Teks yang Disediakan |
- - - -
Memaknai Ulang Pendidikan Indonesia

0
48
Ace Somantri adalah Wakil Ketua PD Muhammadiyah Kabupaten Bandung dan dosen UM Bandung. (Ilustrasi Tim Redaksi KLIKMU.CO)

Oleh: Ace Somantri

KLIKMU.CO

Pendidikan dipahami hanya sebagai salah satu instrumen dalam kehidupan manusia di dunia. Betul adanya, manusia hakikatnya terdidik sejak dalam alam rahim atau dalam kandungan. Pertumbuhan jasmani manusia menjadi bagian dari konstruksi jasad yang dibarengi dengan perkembangan konstruksi mental-psikologisnya.

Para ahli psikologi menengarai sifat dan karakter manusia sudah terbentuk sejak awal pertemuan sel sperma dan ovum manusia. Proses awal pertemuan tersebut, kualitasnya akan dipengaruhi oleh tingkat kualitas sel sperma dan ovum yang dimiliki masing-masing pihak. Kualitas tidak berhenti dalam satu waktu dan peristiwa, tapi akan terus hidup dan dinamis selama manusia hidup. Selama itu manusia wajib mengoreksi, mengevaluasi, dan memperbaiki nilai kualitas diri tanpa henti.
- - - -
Materi yang Diberikan |
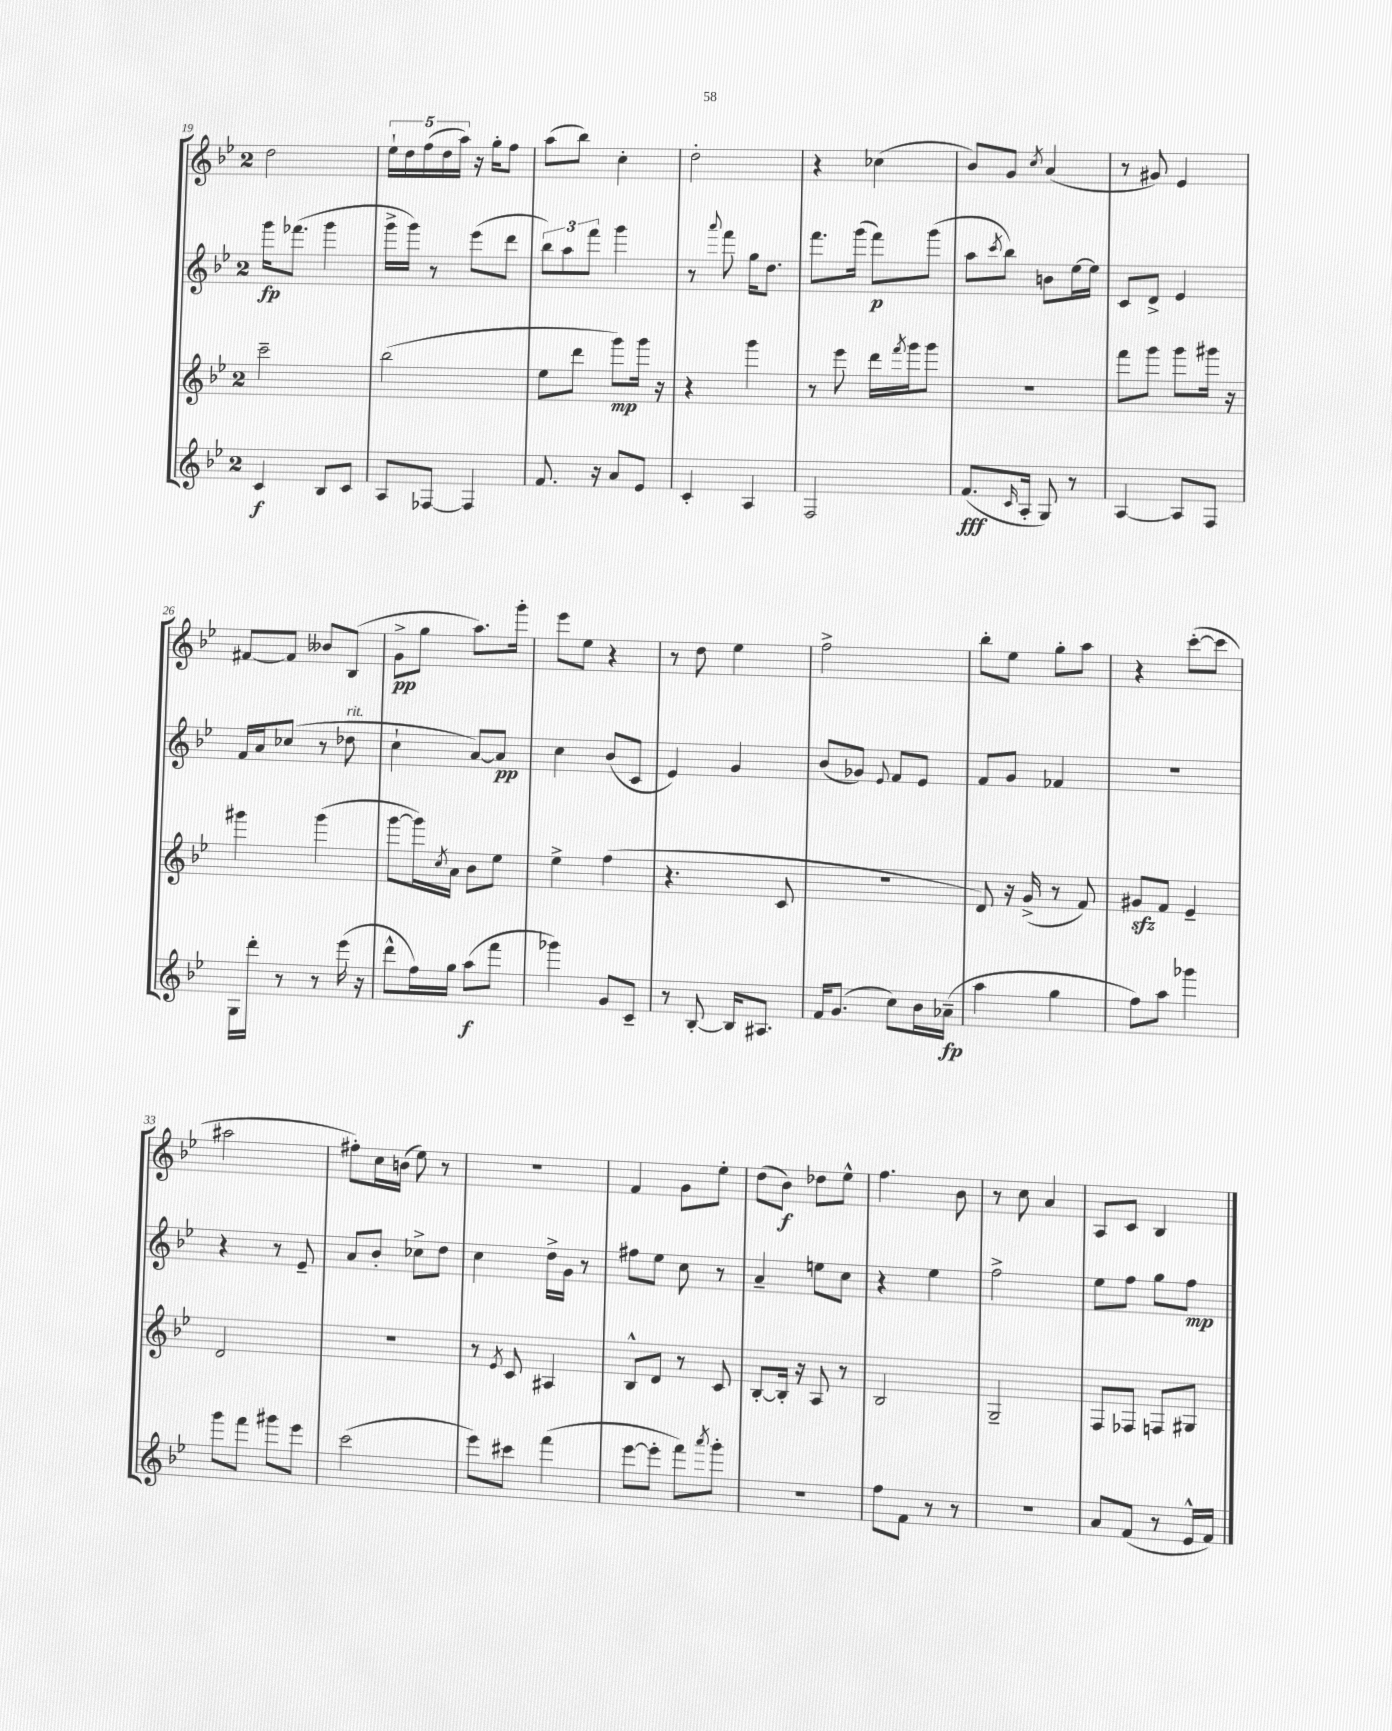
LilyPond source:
- - - -
Soal Latihan |
A - Sebutkan semua tindakan yang menurut teks tentang pendidikan Indonesia wajib dilakukan manusia terhadap nilai kualitas dirinya.
B - Sunting bagian teks tentang pendidikan Indonesia yang dibuka dengan kata-kata berisi "Para ahli psikologi" dan ditutup dengan "diri tanpa henti.". Tulis ulang bagian itu dengan mengganti "ahli" menjadi "pakar".

Jawaban Lengkap |
A - Mengoreksi, mengevaluasi, dan memperbaiki.

B -
Para pakar psikologi menengarai sifat dan karakter manusia sudah terbentuk sejak awal pertemuan sel sperma dan ovum manusia. Proses awal pertemuan tersebut, kualitasnya akan dipengaruhi oleh tingkat kualitas sel sperma dan ovum yang dimiliki masing-masing pihak. Kualitas tidak berhenti dalam satu waktu dan peristiwa, tapi akan terus hidup dan dinamis selama manusia hidup. Selama itu manusia wajib mengoreksi, mengevaluasi, dan memperbaiki nilai kualitas diri tanpa henti.